-------- Texte choisi --------

À sa création, le prieuré comprenait l'église, le cloître, aujourd'hui en ruines et au-delà de la clôture, le prieuré des hommes dont subsistent quelques bâtiments. En effet, comme toutes les fondations de l'ordre de Fontevrault créé par Robert d'Arbrissel (vers 1047 - vers 1117), le prieuré de Villesalem accueillait des hommes et des femmes, placés sous l'autorité d'une femme. C'est pourquoi, le prieuré comprenait un couvent de moines et un de moniales. Les prieurés de Villesalem et celui de Lencloître sont les seuls des six prieurés construits dans le territoire du département actuel de la Vienne à exister encore de nos jours, même s'il est toujours possible encore de voir les bâtiments des XVe et XVIe siècles de l'ancien prieuré de Montazai (commune de Savigné) devenus de nos jours une exploitation agricole.
Au cours des XIIe siècle et XIIIe siècle, des donations de plusieurs seigneurs permettent au prieuré de s'enrichir. Elles assurent le financement de l'église visible de nos jours et des dépendances.
La guerre de Cent Ans ravage le site à plusieurs reprises. Le chevet en porte encore les stigmates. En 1369, le connétable anglais John Chandos met Villesalem à sac et endommage l'église. Les dévastations sont telles que les moines abandonnent le prieuré à la fin du XVe siècle.
Relevé au XVIIe siècle (malgré l'incendie subi par l'église en 1612), Villesalem devient un prieuré de moniales. Les bâtiments conventuels construits à cette époque pour loger les religieuses permettent l'accès direct entre les cellules et la nef. Ils masquent ainsi la moitié de la façade occidentale de l'église. Les travaux de réhabilitation contemporains ont permis un dégagement partiel des merveilles architecturales alors occultées.
Au début de la Révolution française, les fontevristes, qui étaient encore seize en 1790, sont expulsées, et le prieuré et ses vastes dépendances foncières, saisis comme Bien National, vendus aux enchères en 1791. Leur premier acquéreur est un riche avocat, Jean-François Charles Nouveau-Dupin. Au XIXe siècle, l'église, convertie en dépendance agricole, est cloisonnée et éventrée. Un mur sépare la nef du transept, un plancher divise l'espace en deux niveaux[3],[4]. Le domaine est dépecé ultérieurement. Désaffecté et voué à un usage agricole (étable, grange et silo), l'édifice religieux subit un siècle et demi de dégradations. Le chevet et les absidioles sont ouverts pour permettre le passage des charrettes et des bêtes.
Les deux premières travées de la nef sont transformées pour abriter le logement de la prieure et des dépendances. Après l'adoption de la réforme de la règle fontevriste, en 1642, un nouveau bâtiment conventuel est construit. Il s'appuie partiellement sur la façade de l'église, la masquant en partie, afin de communiquer avec les pièces aménagées dans la nef. Les religieuses ouvrent une école pour les jeunes filles.

-------- Données fournies --------

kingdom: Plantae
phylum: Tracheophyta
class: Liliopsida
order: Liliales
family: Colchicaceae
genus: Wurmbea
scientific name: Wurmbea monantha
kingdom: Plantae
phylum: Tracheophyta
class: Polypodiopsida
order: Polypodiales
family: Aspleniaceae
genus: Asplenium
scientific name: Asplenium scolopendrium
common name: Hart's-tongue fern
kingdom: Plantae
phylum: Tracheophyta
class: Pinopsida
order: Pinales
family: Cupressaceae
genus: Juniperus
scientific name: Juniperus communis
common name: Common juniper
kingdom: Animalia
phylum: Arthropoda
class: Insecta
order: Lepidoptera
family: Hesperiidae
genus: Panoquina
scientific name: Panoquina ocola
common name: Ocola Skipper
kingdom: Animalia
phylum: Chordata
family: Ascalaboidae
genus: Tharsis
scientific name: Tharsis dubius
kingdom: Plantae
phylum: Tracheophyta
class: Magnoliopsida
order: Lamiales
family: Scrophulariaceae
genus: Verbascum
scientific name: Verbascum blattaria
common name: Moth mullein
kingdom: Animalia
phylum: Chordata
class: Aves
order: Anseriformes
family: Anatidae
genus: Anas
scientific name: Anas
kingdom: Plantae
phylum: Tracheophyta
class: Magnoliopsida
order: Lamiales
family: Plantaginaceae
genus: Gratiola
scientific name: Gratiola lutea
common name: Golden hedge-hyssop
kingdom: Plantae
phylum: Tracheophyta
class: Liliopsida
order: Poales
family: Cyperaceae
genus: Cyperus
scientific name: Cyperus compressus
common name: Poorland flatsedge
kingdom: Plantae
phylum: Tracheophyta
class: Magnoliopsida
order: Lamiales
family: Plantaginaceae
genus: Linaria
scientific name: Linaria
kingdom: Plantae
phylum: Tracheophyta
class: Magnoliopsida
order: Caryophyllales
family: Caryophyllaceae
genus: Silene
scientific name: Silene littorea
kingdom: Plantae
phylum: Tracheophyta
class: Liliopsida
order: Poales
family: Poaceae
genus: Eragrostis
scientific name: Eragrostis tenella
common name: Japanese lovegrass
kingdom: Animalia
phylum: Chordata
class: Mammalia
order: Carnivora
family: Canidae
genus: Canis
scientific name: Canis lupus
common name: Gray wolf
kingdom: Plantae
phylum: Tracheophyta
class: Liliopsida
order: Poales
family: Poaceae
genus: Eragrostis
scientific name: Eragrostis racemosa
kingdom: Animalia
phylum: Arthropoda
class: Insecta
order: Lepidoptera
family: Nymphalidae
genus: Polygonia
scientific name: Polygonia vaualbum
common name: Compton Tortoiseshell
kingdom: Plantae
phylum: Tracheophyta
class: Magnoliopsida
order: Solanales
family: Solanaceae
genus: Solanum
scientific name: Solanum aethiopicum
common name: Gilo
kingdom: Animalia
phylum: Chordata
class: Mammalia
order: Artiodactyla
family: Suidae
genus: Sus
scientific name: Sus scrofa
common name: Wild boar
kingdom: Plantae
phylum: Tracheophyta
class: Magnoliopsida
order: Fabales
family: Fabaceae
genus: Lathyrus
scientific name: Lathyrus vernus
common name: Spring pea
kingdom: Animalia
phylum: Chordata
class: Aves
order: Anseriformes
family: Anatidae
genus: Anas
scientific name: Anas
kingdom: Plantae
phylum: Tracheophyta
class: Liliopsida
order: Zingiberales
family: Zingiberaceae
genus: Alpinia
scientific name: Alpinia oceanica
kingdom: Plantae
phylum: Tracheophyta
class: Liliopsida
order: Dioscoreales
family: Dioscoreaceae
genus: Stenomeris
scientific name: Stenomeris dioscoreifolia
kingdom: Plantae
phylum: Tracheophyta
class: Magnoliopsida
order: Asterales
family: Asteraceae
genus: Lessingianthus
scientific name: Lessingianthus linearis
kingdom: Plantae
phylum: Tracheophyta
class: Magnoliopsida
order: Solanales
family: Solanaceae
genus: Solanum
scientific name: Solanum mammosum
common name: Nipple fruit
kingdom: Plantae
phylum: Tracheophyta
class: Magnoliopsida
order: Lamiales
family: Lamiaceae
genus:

--------

**Consigne donnée 1**:
Répondez à ces questions sur le texte consacré au prieuré de Villesalem :
(a) Qui a créé l'ordre de Fontevrault ?
(b) En quelle année le connétable anglais John Chandos met-il Villesalem à sac ?
(c) Qui est le premier acquéreur du prieuré vendu aux enchères en 1791 ?
**Consigne donnée 2**:
Poursuivez le texte sur le prieuré de Villesalem à partir de sa dernière phrase.

**Réponse attendue 1**:
(a) Robert d'Arbrissel.
(b) En 1369.
(c) Jean-François Charles Nouveau-Dupin, un riche avocat.

**Réponse attendue 2**:
Classé monument historique en 1914[5] puis racheté par l'état en 1962, le site fait l'objet d'une restauration[6] qui restitue la beauté de son patrimoine et l'harmonie de ses lignes. Sa mise en valeur est assurée par l'Association des Amis de Villesalem (fondée en 1961) qui propose des visites guidées et organise chaque été un festival de concerts. En 1995, le bâtiment conventuel est à son tour classé monument historique[5]. Depuis 2007, Villesalem fait partie des lieux d'animation retenus pour le festival des Nuits Romanes[7].
Architecture
Description de l'église
L'église Notre-Dame de la Paix est construite entre 1130 et 1140, en moyen appareil calcaire irrégulier, teinté de fauve par places.
L'église est du XIIe siècle. Elle a adopté un plan très usité dans le Poitou, à savoir une nef à triple vaisseau avec un plan en croix latine et un chevet composé d'une abside surélevée et de deux absidioles.
La croisée du transept est rehaussée de la souche d'un clocher qui n'existe plus.
La nef est de cinq travées pourvues de bas-côtés assez étroits. Sa voûte est en berceau brisé à doubleaux. Les publications de l’inventaire général du patrimoine culturel « Gertrude » donnent une vue de l’élévation nord de la Nef[8].
Le transept est saillant et il possède deux absidioles orientées.
Le chœur est en hémicycle et il est précédé d'une travée droite.
Le chevet montre des volumes ronds et harmonieux. Lors des restaurations réalisées après l'achat de l'édifice par l’État, les transformations subies par l'église au cours des siècles ont été supprimées afin de retrouver et de mettre en valeur les formes architecturées de l'époque romane.
Le décor sculpté
La sculpture romane est abondamment présente à l'extérieur de l'église. En revanche, le dépouillement prévaut à l'intérieur de l'édifice.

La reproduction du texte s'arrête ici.